The report by the Committee for Human Rights in North Korea outlines the inner workings of the authoritarian state's three main security agencies – the State Security Department, the Ministry of Public Security and the Military Security Command.
“Whether or not North Korea collapses, evolves, or continues to muddle through will depend a great deal on the viability of this all-pervasive apparatus,” says Ken Gause, a North Korean leadership expert who authored the study.
The report detailed how the powerful agencies play a key role in Kim Jong Un's consolidation of power, explaining that they often spy on one another in an attempt to root out dissent from the inside.
They also rely on constant surveillance, a network of informants, and the threat of punishment in infamous prison camps that keep the North Korean people “under a level of oppressive control few societies in the past century have had to endure.”
The study was released after the announcement that Kim Jong Un, who became the third member of the Kim dynasty following his father's sudden death in December, had been given the top military title of “marshal”. Three days earlier top military commander Ri Yong Ho had been dismissed from all his military and political posts, giving rise to speculation about a reshuffling of North Korea's leadership.

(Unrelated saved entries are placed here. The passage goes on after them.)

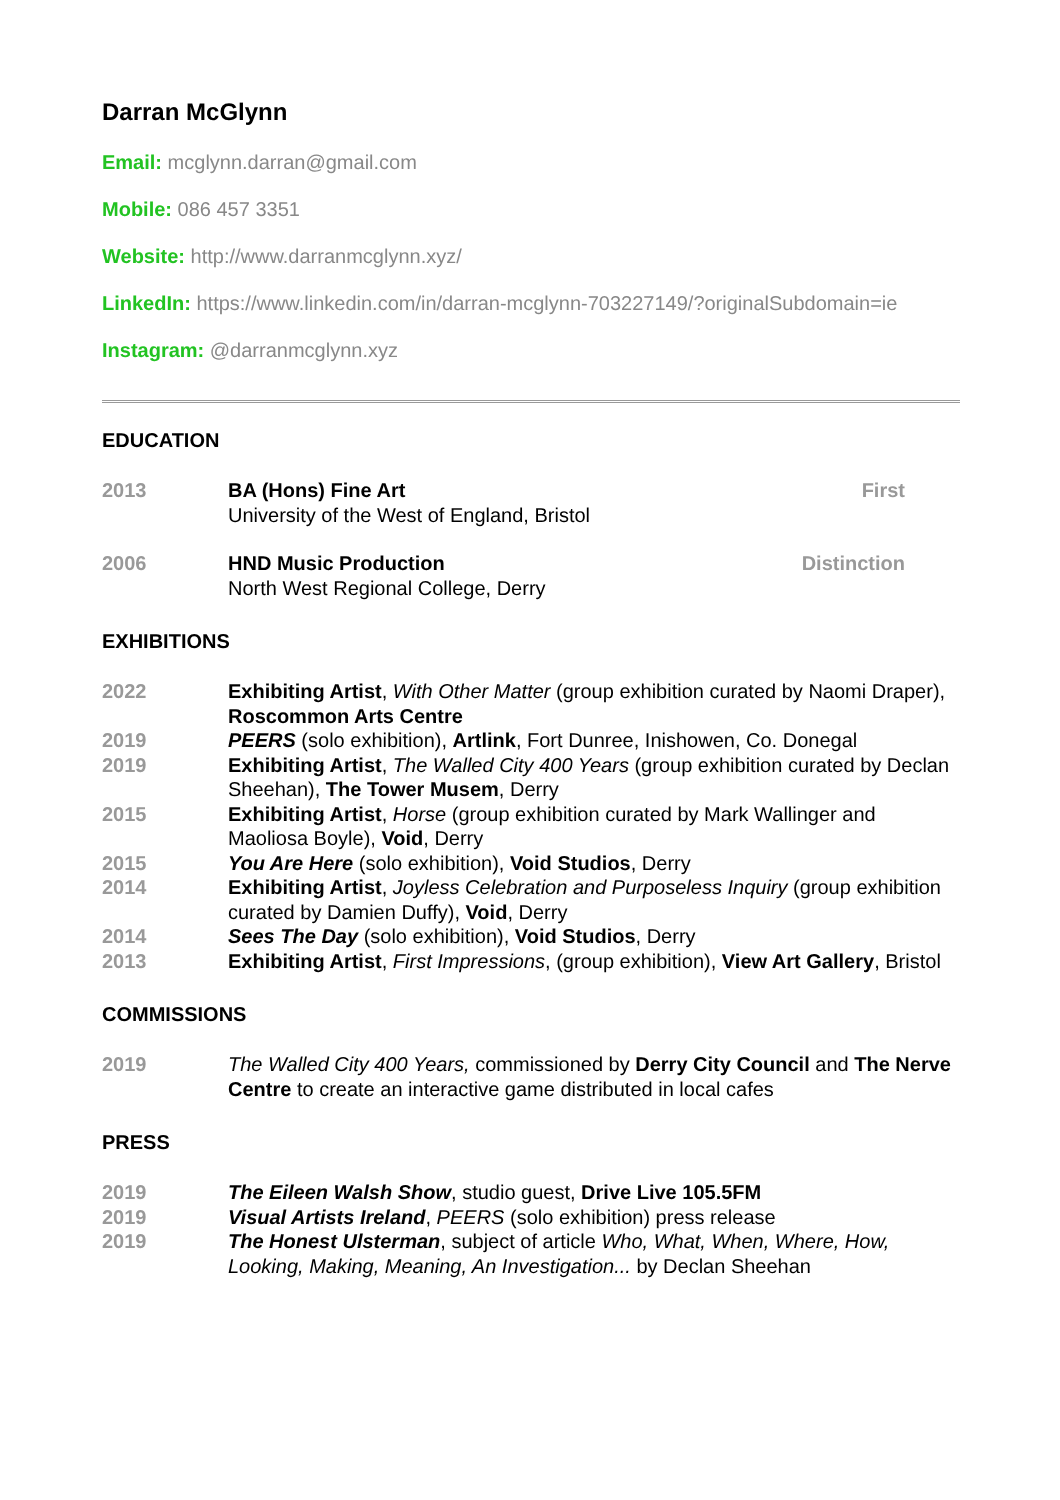Darran McGlynn
Email: mcglynn.darran@gmail.com
Mobile: 086 457 3351
Website: http://www.darranmcglynn.xyz/
LinkedIn: https://www.linkedin.com/in/darran-mcglynn-703227149/?originalSubdomain=ie
Instagram: @darranmcglynn.xyz
EDUCATION
2013 BA (Hons) Fine Art
University of the West of England, Bristol
First
2006 HND Music Production
North West Regional College, Derry
Distinction
EXHIBITIONS
2022 Exhibiting Artist, With Other Matter (group exhibition curated by Naomi Draper), Roscommon Arts Centre
2019 PEERS (solo exhibition), Artlink, Fort Dunree, Inishowen, Co. Donegal
2019 Exhibiting Artist, The Walled City 400 Years (group exhibition curated by Declan Sheehan), The Tower Musem, Derry
2015 Exhibiting Artist, Horse (group exhibition curated by Mark Wallinger and Maoliosa Boyle), Void, Derry
2015 You Are Here (solo exhibition), Void Studios, Derry
2014 Exhibiting Artist, Joyless Celebration and Purposeless Inquiry (group exhibition curated by Damien Duffy), Void, Derry
2014 Sees The Day (solo exhibition), Void Studios, Derry
2013 Exhibiting Artist, First Impressions, (group exhibition), View Art Gallery, Bristol
COMMISSIONS
2019 The Walled City 400 Years, commissioned by Derry City Council and The Nerve Centre to create an interactive game distributed in local cafes
PRESS
2019 The Eileen Walsh Show, studio guest, Drive Live 105.5FM
2019 Visual Artists Ireland, PEERS (solo exhibition) press release
2019 The Honest Ulsterman, subject of article Who, What, When, Where, How, Looking, Making, Meaning, An Investigation... by Declan Sheehan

The committee's executive director, Greg Scarlatoiu, tells VOA the moves may be an attempt to wrestle power and influence away from those viewed as potential competitors.
“In the case of this vice marshal, Ri Yong Ho, it may be that it's all about an internal power struggle, eliminating him from the picture,” said Scarlatoiu, before adding that it may also be about a “power struggle between the military and the Korean Worker's Party.”
But Scarlatoiu says the moves are not likely related to efforts to bring reforms to the notoriously reclusive country, saying the young Mr. Kim was chosen by his father, Kim Jong Il, specifically because he was most likely to follow in his footsteps.
“He's the youngest of three sons – he was not selected because he was likely to be a reformer,” he says. “The purging of one hardliner doesn't necessarily mean that reformers will be put in place.”
And Scarlatoiu says that even if Mr. Kim wanted to reform, he likely has not accumulated enough power in his hectic seven months in office to bring about immediate changes.
He says the true power may ultimately lie with a behind-the-scenes leadership that is rapidly working to create a personality cult around the latest Kim in order to preserve a dynastic leadership succession that has now lasted for three generations.